I have a lipid like film on the surface of my water. Is this from not doing water changes enough? How does something like this occur? 

29 gal. Planted
3 Bleeding Hearts
1 Black Ghost Knife
1 German Blue Ram
1 Clown Loach
4 SAEs
1 Otocinclus 

PH 6.5
KH 3.5-4


----------



## Dewmazz (Sep 6, 2005)

It is natural, and nothing to worry about. It is merely a film of dissolved organics and it means that there is probably not enough surface agitation. Surface skimmers work quite well and have adapters to be placed on many powerfilters and canister filters. Mollys are also great scum-eaters. Or, if your filter has a spraybar, move it closer to the water's surface. I used to have that problem, but I purchased a surface skimmer. Now my water surface looks like glass.


----------



## trenac (Jul 16, 2004)

DJ, welcome to APC  

Ditto to what Dewmazz said.


----------



## b2au (Nov 16, 2005)

i bought a surface extractor for my eheim.

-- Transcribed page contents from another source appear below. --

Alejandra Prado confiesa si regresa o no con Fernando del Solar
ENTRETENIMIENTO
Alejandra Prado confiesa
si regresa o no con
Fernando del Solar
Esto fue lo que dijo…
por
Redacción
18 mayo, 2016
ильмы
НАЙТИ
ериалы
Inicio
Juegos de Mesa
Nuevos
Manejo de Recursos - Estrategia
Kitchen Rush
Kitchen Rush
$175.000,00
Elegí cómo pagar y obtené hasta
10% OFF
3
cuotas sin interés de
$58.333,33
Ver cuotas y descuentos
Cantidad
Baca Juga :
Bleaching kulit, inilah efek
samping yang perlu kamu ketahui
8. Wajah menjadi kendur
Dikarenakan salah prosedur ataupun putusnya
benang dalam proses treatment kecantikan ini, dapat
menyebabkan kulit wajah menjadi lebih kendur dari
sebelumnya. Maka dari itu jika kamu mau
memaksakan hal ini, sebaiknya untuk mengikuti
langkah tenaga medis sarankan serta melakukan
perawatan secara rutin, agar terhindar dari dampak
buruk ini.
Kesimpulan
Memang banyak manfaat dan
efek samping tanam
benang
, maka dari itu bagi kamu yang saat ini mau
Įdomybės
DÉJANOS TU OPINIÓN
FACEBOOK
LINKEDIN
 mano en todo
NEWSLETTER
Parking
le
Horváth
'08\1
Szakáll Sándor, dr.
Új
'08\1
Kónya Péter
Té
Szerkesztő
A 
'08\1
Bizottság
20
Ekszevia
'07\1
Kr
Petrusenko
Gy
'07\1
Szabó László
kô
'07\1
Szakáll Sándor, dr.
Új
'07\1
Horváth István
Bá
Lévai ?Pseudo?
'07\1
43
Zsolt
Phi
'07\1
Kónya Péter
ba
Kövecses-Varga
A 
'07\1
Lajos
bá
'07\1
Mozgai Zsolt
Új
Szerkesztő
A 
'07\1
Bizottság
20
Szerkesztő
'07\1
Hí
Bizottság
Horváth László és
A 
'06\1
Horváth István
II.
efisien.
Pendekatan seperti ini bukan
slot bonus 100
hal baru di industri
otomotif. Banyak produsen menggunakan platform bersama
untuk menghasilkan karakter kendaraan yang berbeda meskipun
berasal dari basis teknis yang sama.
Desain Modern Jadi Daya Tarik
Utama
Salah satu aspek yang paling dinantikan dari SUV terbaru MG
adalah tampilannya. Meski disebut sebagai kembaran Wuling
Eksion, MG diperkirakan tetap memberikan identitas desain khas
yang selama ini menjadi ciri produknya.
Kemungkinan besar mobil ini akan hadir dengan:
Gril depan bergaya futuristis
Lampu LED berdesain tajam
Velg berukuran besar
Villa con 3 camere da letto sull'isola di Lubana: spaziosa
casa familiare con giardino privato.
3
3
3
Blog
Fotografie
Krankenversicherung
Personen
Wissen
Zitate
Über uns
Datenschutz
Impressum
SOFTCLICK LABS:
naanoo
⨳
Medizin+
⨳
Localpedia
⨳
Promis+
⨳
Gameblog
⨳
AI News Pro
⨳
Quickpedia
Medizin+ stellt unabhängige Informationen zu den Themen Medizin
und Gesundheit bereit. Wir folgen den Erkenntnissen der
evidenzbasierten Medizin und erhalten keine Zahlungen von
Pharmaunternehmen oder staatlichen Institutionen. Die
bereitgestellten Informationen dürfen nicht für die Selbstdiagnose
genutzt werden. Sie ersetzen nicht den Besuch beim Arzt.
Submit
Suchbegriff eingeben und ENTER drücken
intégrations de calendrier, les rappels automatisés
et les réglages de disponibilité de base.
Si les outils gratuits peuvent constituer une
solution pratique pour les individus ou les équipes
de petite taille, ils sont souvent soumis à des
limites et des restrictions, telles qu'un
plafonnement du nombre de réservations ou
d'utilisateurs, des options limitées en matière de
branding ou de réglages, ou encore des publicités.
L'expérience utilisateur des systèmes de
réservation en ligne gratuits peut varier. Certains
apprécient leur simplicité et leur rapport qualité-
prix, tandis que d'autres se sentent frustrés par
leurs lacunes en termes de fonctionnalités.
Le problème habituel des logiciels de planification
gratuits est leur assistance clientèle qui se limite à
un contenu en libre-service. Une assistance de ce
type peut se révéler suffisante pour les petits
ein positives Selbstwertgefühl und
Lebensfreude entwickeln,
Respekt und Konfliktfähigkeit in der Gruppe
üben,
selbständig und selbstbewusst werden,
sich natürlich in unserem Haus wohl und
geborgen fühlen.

easy attachment to the intake side to also make more surface movement.


----------



## skinns (Apr 8, 2004)

I had the same problem back in March. Since then I bought 3 mollys and within a couple of days, the surface was a clear as glass.


----------



## modernhamlet (Aug 9, 2005)

How do you deal with this problem when you're injecting co2? I thought it was imperative to limit surface agitation...


----------



## Dewmazz (Sep 6, 2005)

The water isn't churned up, just the current doesn't allow the oily film to settle, and the skimmer sucks water off the surface. Here's an old post on the same topic:
http://www.aquaticplantcentral.com/forumapc/showthread.php?t=9428&highlight=film+water


----------



## Gumby (Aug 1, 2005)

2 Black Mollies in my 125gal tank keep my surface crystal clear


----------